TEXT UNDER STUDY

The project involved the design and architecture of a comprehensive Identity and Access Management (IAM) microservice, referred to as the "Directory Service." This service was built to act as the single source of truth for all security and tenancy-related data across the platform. The final architecture implemented a powerful hybrid authorization model, combining the scalability of Role-Based Access Control (RBAC) with the granularity of Access Control Lists (ACLs). It also featured a sophisticated hierarchical tenancy model and a high-performance caching layer to ensure minimal latency for authorization checks.

2. Core Architectural Pillars

The solution was built on a set of core architectural concepts designed for flexibility and scale.

  • Hierarchical Tenancy: The foundation of the design is a hierarchical model for tenants (customers). Instead of a flat list, tenants are nodes in a tree structure. This allows customers to model complex organizational structures (e.g., a parent company with multiple subsidiaries) and enables the powerful inheritance of permissions and settings down the hierarchy.

  • Hybrid Authorization (RBAC + ACL): Recognizing that a single authorization model is often insufficient, a hybrid approach was chosen:

    • RBAC is used for broad, role-based permissions (e.g., an "Accountant" role). This is easy to manage at scale.
    • ACLs are used for fine-grained permissions on specific data objects (e.g., granting a specific user "read-only" access to a single invoice). This provides maximum flexibility.

TASK A
Change "Directory Service" to "Identity Service" and write out the Directory Service overview again, covering everything from "The project involved" down to "flexibility and scale.".
TASK B
In the Directory Service overview, which two authorization models does the hybrid model combine?
You will not need any of the material.

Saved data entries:
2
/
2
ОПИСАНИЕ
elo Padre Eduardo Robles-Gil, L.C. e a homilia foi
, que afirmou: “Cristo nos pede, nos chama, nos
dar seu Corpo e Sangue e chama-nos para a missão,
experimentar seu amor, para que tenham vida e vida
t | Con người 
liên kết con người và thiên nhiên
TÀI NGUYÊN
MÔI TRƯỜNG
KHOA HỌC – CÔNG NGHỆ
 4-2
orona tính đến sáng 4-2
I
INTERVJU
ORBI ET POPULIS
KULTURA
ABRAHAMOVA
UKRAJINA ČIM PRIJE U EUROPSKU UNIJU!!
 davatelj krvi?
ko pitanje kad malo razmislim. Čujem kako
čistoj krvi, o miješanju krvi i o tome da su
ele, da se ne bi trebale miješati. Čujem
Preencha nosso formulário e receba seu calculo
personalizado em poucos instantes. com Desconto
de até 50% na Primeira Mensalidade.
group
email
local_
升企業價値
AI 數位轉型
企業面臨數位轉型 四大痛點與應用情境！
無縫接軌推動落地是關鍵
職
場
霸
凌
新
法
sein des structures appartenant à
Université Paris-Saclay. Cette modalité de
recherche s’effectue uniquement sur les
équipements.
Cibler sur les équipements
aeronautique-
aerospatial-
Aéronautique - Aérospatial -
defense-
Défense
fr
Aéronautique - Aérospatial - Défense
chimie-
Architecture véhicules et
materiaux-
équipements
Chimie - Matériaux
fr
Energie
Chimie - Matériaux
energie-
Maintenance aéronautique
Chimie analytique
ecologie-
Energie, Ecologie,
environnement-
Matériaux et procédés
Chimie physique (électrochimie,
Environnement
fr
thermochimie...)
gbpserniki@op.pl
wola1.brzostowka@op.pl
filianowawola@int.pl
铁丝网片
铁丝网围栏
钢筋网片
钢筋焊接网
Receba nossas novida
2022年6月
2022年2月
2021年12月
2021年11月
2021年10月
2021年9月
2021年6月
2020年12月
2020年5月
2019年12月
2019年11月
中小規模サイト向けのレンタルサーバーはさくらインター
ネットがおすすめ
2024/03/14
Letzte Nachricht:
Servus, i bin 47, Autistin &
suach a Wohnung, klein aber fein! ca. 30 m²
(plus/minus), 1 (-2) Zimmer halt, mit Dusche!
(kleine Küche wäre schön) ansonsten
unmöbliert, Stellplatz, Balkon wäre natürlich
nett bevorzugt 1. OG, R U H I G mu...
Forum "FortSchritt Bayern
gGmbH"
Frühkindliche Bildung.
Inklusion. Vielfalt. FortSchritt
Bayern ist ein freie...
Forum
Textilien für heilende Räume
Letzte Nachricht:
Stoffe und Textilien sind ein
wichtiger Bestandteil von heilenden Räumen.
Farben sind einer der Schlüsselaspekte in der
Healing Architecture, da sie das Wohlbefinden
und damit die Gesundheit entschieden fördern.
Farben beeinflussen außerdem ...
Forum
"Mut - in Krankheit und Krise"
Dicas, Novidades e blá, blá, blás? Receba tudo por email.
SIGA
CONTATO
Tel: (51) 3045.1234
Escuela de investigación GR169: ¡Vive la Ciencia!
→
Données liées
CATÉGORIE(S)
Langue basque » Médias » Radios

TASK RESULT A
The project involved the design and architecture of a comprehensive Identity and Access Management (IAM) microservice, referred to as the "Identity Service." This service was built to act as the single source of truth for all security and tenancy-related data across the platform. The final architecture implemented a powerful hybrid authorization model, combining the scalability of Role-Based Access Control (RBAC) with the granularity of Access Control Lists (ACLs). It also featured a sophisticated hierarchical tenancy model and a high-performance caching layer to ensure minimal latency for authorization checks.

2. Core Architectural Pillars

The solution was built on a set of core architectural concepts designed for flexibility and scale.

TASK RESULT B
Role-Based Access Control (RBAC) and Access Control Lists (ACLs).